▶ Task details: Copy out each line below that contains the word "from".

▶ Provided records:
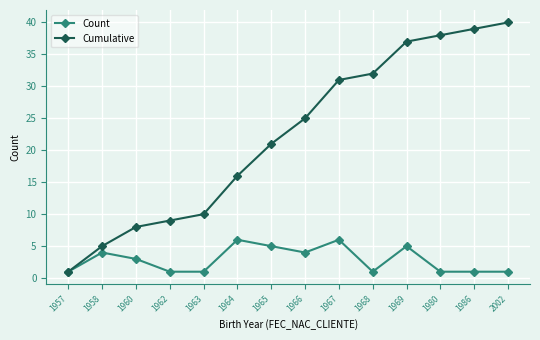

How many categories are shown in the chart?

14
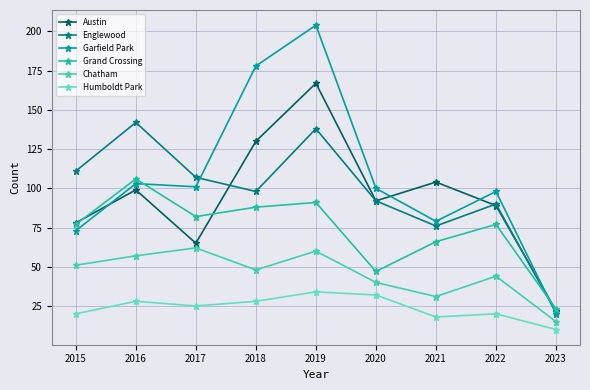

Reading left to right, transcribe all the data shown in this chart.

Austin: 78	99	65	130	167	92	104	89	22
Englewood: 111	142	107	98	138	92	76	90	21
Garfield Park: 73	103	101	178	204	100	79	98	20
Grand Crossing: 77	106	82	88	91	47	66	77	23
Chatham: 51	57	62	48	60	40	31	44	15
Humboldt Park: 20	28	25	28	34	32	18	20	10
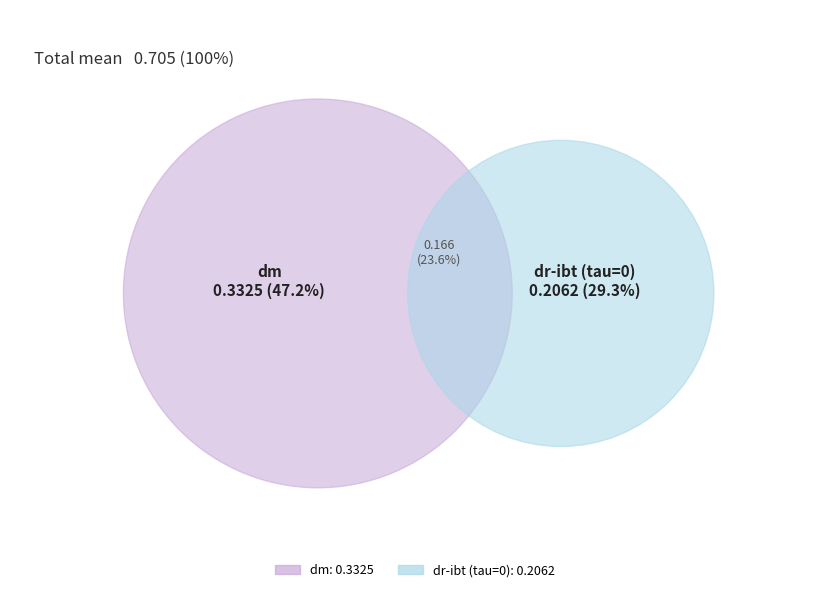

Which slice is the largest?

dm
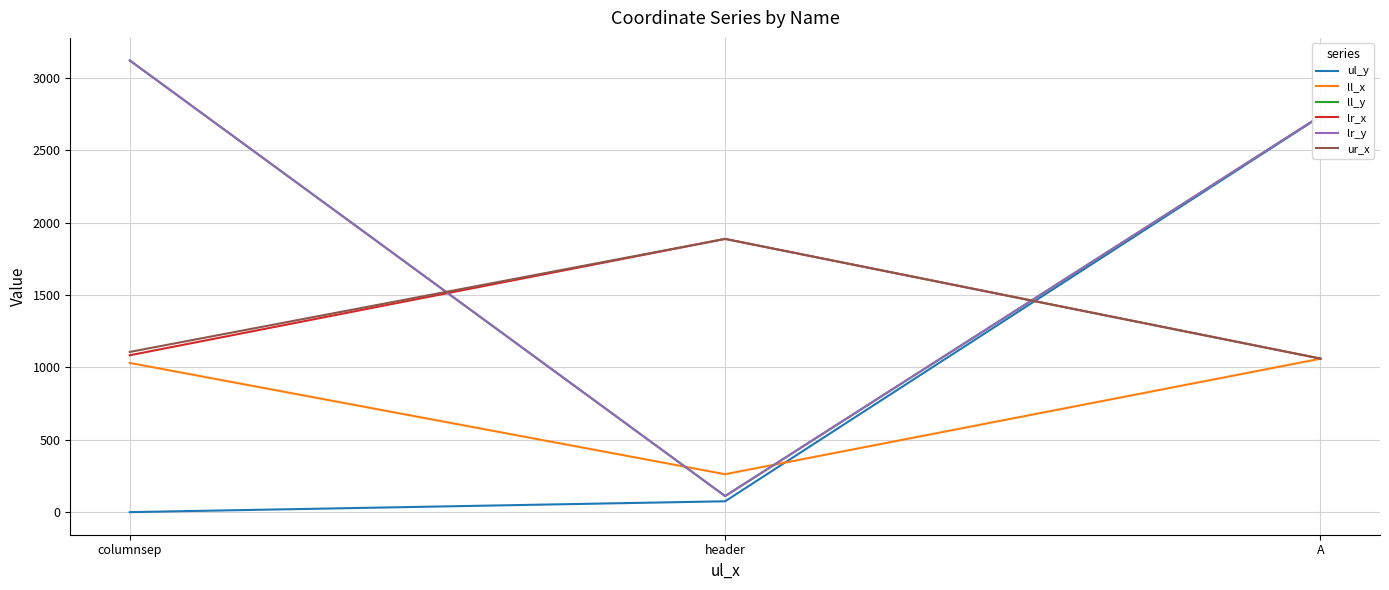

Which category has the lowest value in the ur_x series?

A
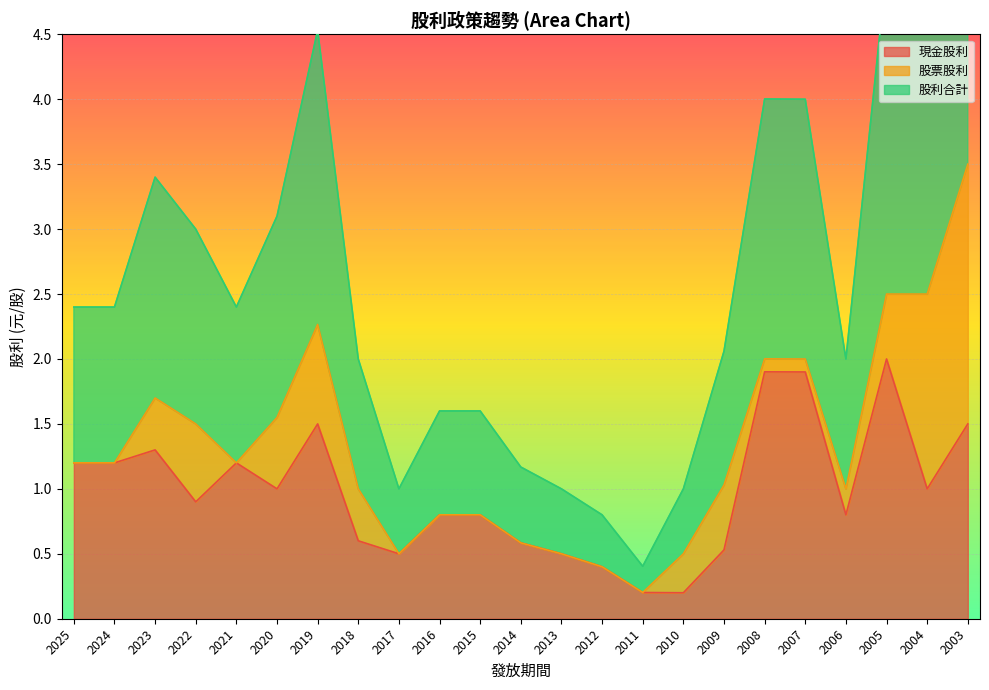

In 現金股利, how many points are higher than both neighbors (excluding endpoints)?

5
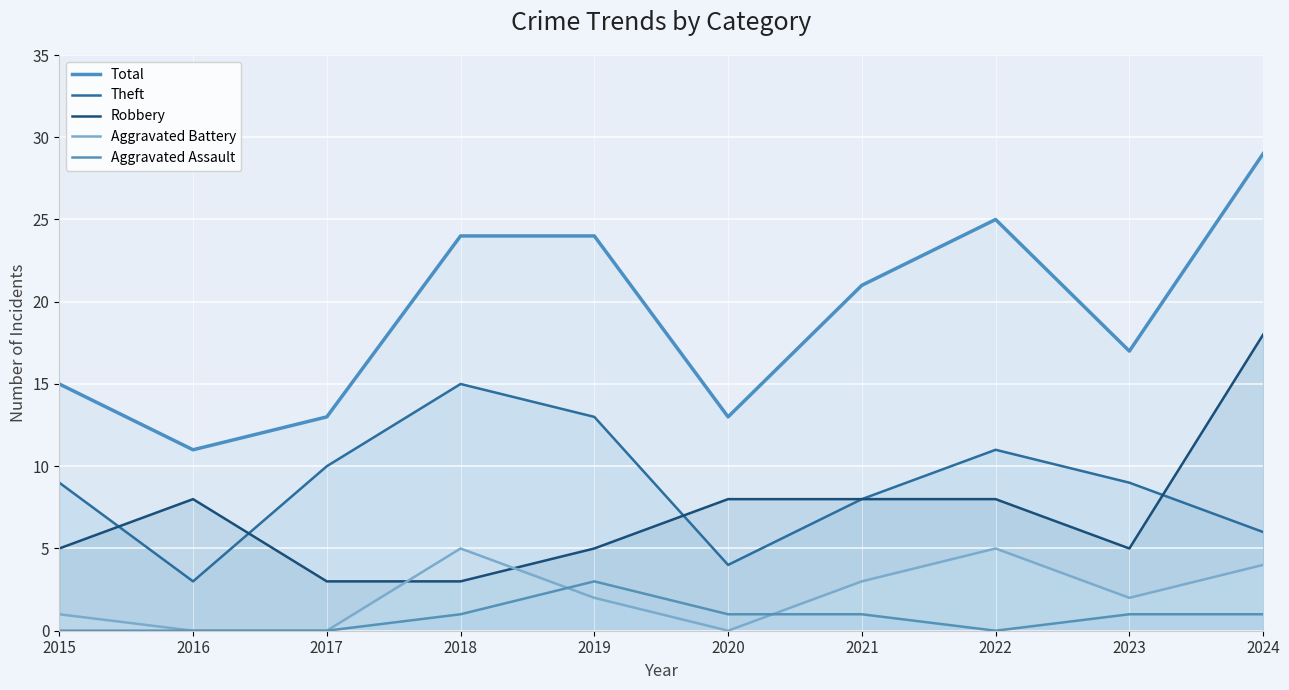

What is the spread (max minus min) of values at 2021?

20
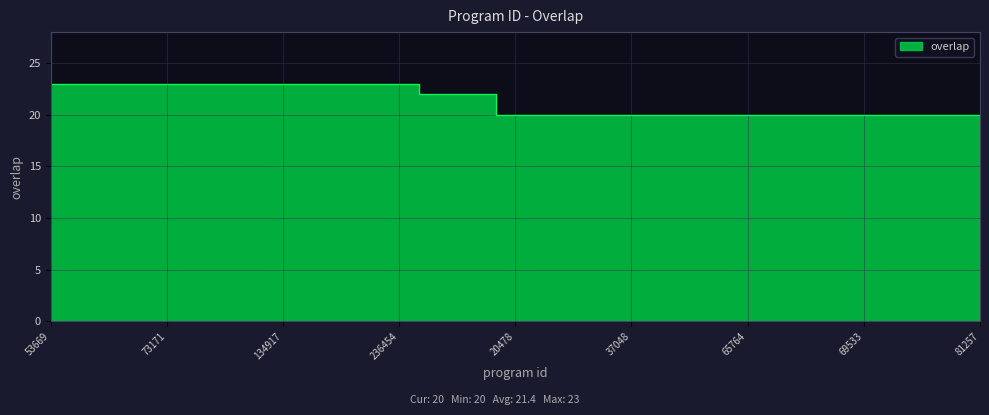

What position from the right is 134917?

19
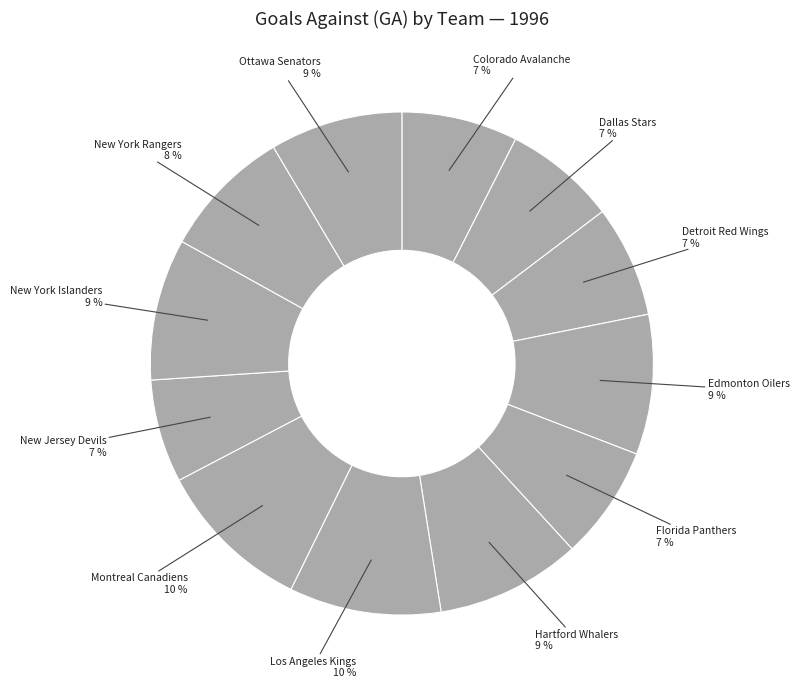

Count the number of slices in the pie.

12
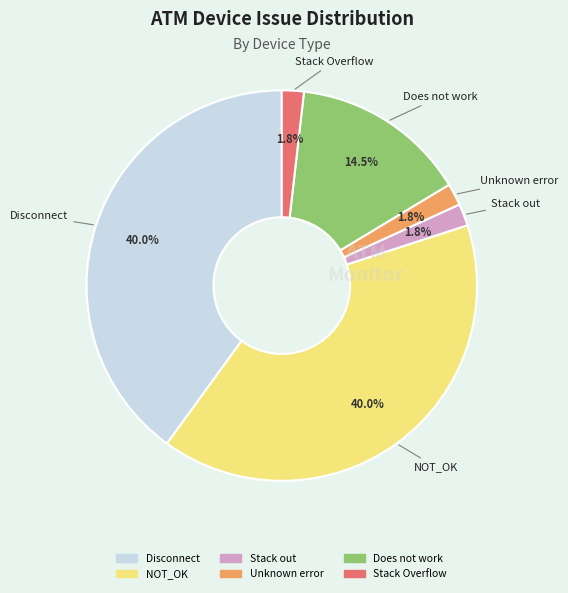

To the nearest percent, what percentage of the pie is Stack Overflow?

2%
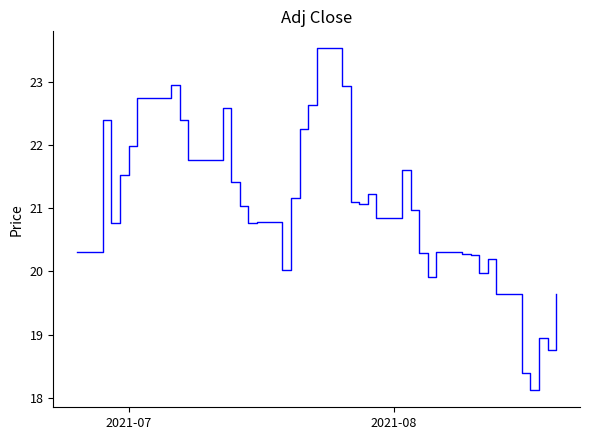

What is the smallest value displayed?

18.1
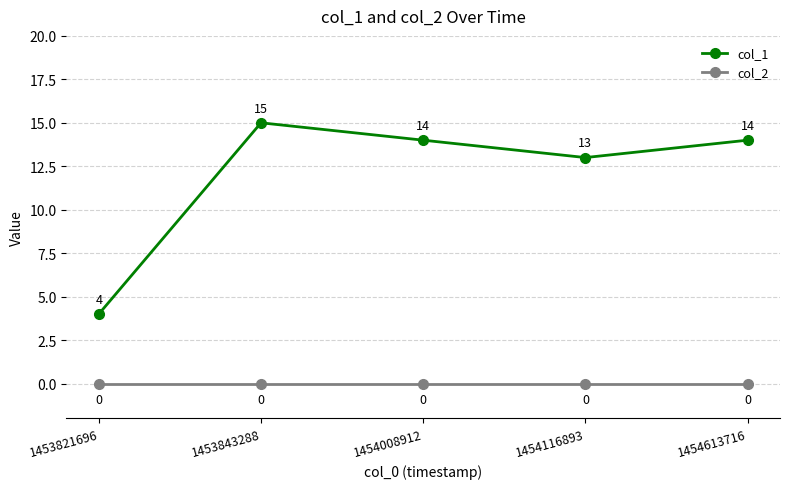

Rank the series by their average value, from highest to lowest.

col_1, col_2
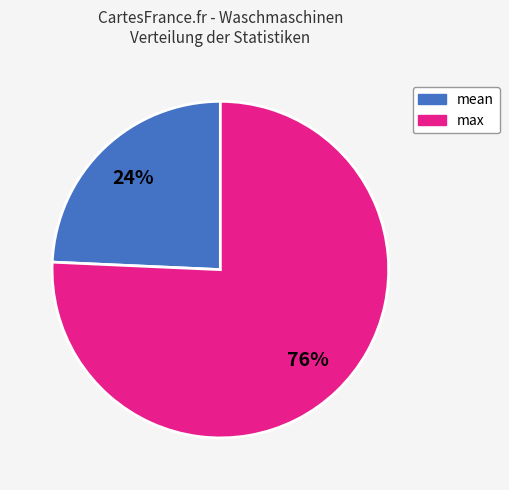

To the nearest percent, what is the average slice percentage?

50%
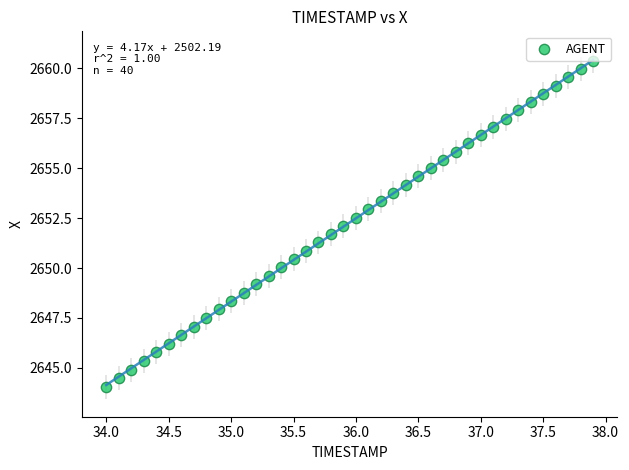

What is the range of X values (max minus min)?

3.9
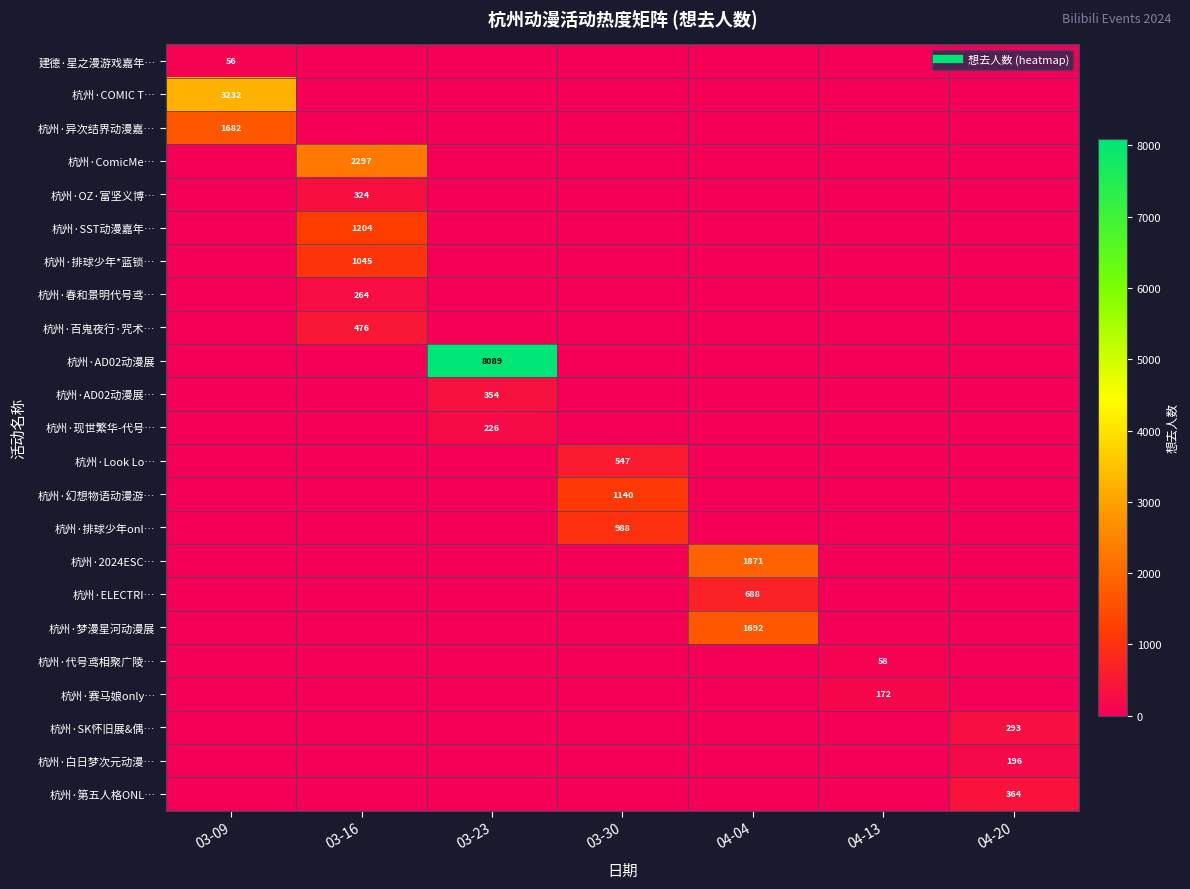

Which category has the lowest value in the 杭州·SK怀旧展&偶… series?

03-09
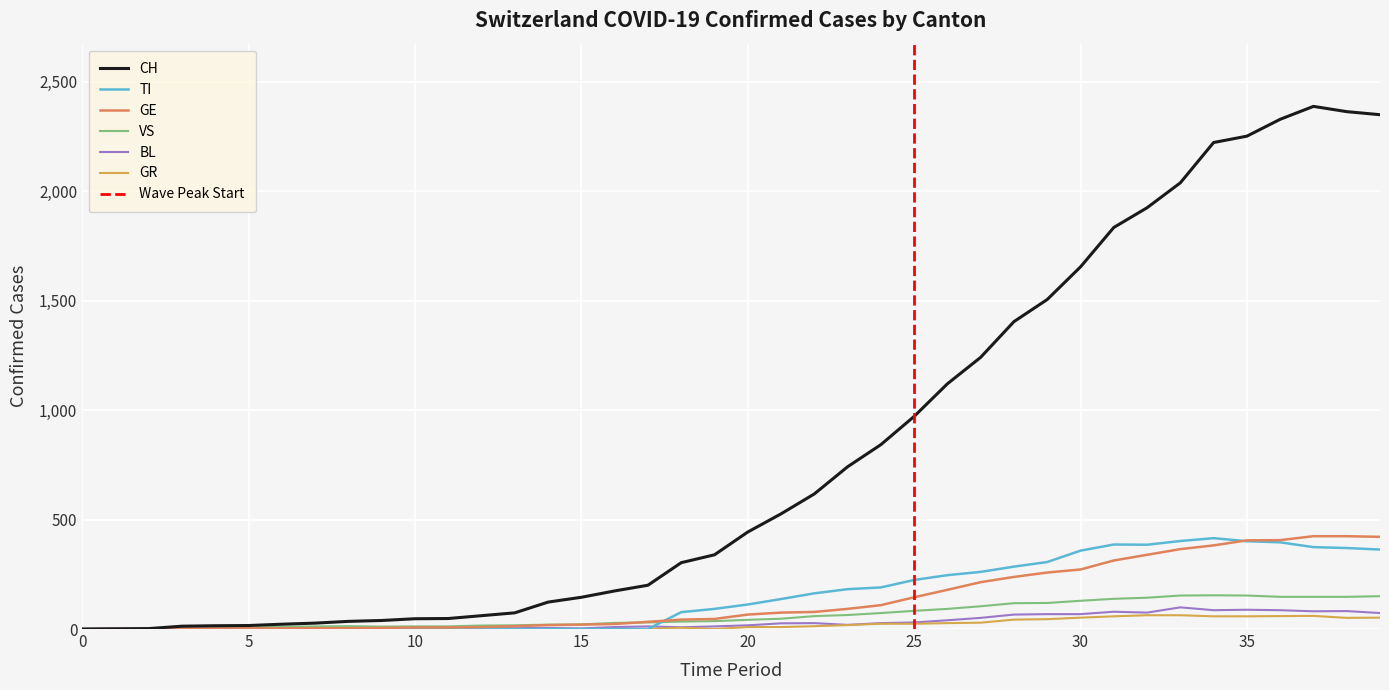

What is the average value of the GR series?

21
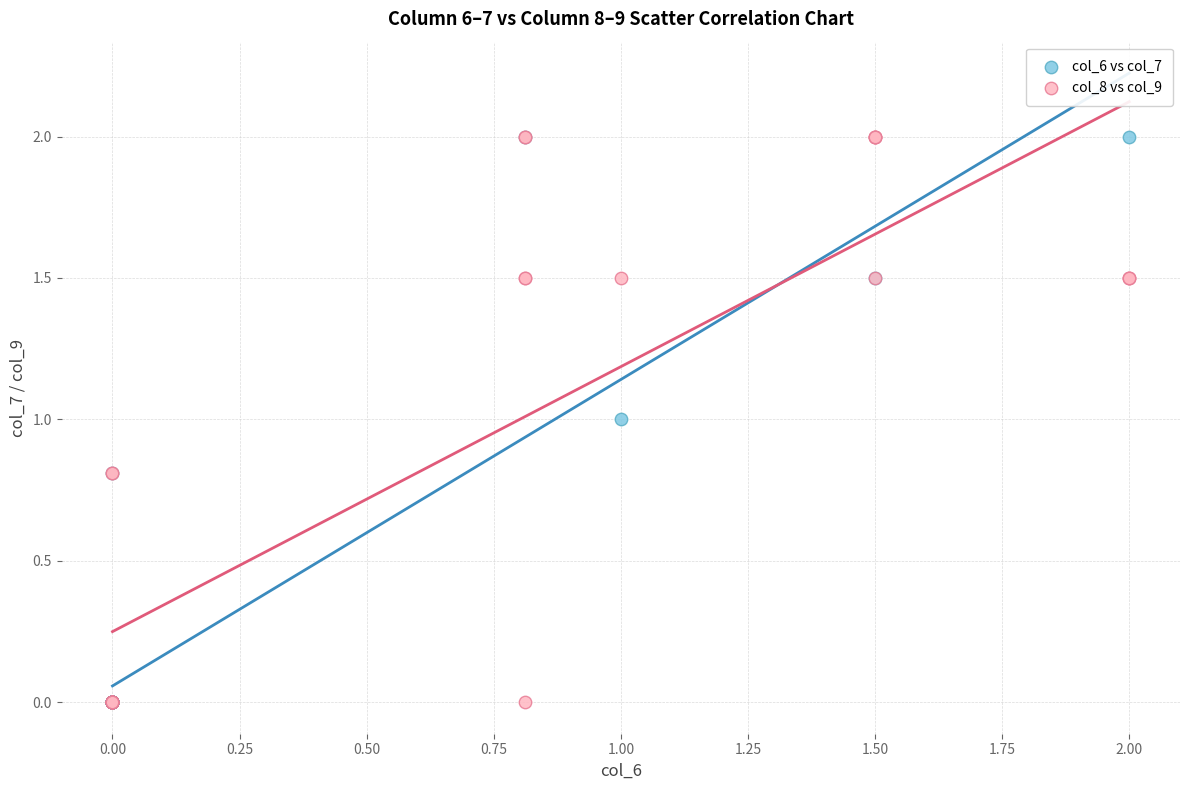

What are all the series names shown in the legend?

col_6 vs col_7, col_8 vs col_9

▶ Response to this task:
What position from the right is 134917?
Rank the series by their average value, from highest to lowest.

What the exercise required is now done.